Building Positive Schools and Healthy Relationships
May 23rd, 2018
HCPSS is committed to providing a nurturing school culture, so every student can feel supported and thrive. Restorative justice as a philosophy is guiding these efforts, as it emphasizes building healthy relationships between students and school staff, as well as among adults within the community. Restorative practices are already in use at many HCPSS schools, and the system is working to expand the practices into all schools under the guidance of the Department of Diversity, Equity and Inclusion.
“Restorative justice is the next wave of education. We need to do our best work in how we interact with young people and their families,” HCPSS Director of Diversity, Equity and Inclusion Kevin Gilbert said. “By taking care of socio-emotional needs, we can unlock students’ minds to have the academic successes we want them to have.”
Schools participating in restorative practices, when rooted in restorative justice, can better support students’ social and emotional development and create safe spaces for difficult conversations, deep emotions and healing.

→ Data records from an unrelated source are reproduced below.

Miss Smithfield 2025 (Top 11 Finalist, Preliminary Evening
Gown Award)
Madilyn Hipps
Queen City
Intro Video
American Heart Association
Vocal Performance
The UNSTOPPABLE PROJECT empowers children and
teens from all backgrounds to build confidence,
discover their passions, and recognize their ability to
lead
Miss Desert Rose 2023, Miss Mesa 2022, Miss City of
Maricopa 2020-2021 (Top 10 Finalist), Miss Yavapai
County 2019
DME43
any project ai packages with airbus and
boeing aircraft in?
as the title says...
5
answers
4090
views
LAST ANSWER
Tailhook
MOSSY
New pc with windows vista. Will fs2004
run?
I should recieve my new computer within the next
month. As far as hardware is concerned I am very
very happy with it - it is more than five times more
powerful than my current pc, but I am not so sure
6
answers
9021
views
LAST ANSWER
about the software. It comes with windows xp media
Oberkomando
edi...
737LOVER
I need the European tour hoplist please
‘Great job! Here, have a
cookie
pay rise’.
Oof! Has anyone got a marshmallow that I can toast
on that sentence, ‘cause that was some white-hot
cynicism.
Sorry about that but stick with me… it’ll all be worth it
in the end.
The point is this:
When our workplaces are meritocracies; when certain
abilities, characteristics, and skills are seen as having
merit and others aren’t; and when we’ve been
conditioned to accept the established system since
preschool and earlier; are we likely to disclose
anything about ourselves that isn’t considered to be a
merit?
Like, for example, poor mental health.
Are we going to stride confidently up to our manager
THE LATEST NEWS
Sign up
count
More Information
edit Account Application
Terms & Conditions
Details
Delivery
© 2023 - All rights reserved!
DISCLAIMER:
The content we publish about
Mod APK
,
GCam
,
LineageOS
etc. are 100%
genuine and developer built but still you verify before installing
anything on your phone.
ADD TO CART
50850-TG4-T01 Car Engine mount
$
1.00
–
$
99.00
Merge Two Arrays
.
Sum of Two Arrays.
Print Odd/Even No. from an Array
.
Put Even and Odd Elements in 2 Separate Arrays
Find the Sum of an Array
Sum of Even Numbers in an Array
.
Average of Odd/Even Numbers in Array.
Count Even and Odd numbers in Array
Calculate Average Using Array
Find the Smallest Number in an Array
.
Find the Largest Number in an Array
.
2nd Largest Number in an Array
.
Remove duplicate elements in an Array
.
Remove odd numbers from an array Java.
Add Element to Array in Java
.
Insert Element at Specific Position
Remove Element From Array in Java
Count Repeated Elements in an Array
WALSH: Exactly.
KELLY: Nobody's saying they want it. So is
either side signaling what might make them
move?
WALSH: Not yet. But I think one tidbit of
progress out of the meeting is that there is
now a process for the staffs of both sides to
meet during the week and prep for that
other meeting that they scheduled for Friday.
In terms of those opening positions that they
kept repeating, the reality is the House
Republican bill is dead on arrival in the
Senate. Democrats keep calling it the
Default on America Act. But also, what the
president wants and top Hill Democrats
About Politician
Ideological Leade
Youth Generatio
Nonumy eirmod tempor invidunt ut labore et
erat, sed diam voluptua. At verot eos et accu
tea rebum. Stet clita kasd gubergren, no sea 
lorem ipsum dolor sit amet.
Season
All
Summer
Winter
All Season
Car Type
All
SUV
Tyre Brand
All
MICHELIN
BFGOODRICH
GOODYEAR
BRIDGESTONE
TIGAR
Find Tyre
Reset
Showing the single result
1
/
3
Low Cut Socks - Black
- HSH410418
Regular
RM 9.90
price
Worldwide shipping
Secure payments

Restorative practices take shape in Howard County schools through a range of techniques–from informal conversations to get to know one another to more formal conferences addressing behavioral issues. Likewise, HCPSS empowers students with Student Voice opportunities, enabling them to express themselves and make an impactful difference on issues that affect their schools and communities. In turn, negative responses like bullying, suspensions and office referrals can then be reduced.
Homewood Center was the first HCPSS school to embark on restorative work six years ago. Homewood Principal Christina Krabitz explains, “You have to be intentional every day to be restorative. The building feels like family, but it’s a constant journey to stay there. It’s about how we speak to each other and our students, having humanistic interactions and being partners with our students.”
What started out as a tool to resolve a specific incident at Homewood has been embraced as a schoolwide initiative that has shifted the entire culture of the building. Homewood has seen much success by focusing on community building through regular class circle conversations, among other activities. Since starting restorative work, from school year 2011-12 to the present, attendance has increased by at least 14 percent, and office referrals and out-of-school suspensions have decreased by 80 percent and 55 percent, respectively.
Restorative practices are also getting positive results at schools newer to the approach. For example, Oakland Mills Middle School is in its second year of implementing restorative practices and has seen a 75 percent reduction in out-of-school suspensions this school year in comparison with last. Additionally, many students who previously struggled with behavioral issues took part in restorative circles and had a significant decrease in repeat conflicts.
Restorative justice as a philosophy naturally weaves into HCPSS’ core values and current initiatives, most notably the school system’s Strategic Call to Action, Learning and Leading with Equity, which strives to ensure the academic success and social-emotional well-being of each student in an equitable and warm environment.
HCPSS’ efforts in creating nurturing school cultures are also supported by the multi-tiered systems of supports used by student support teams and instructional intervention teams, and Positive Behavioral Interventions and Supports (PBIS). Currently implemented in 68 HCPSS schools, PBIS is based on the belief that by reinforcing positive behaviors, outcomes for all children improve because schools are more effective and efficient in providing instruction.
Ultimately, HCPSS aims to operate restoratively through organizational policies, practices, procedures and actions that ensure a focus on community, accountability in training and consistency of practice throughout the school system.
“It’s so refreshing that the drive of the county is on restorative and the ideas of equity, inclusion and diversity,” Krabitz said. “It’s needed for every kid, whether they are an AP student who is stressed out or someone who has behavioral issues. We’re so glad more kids will have access to the restorative approach.”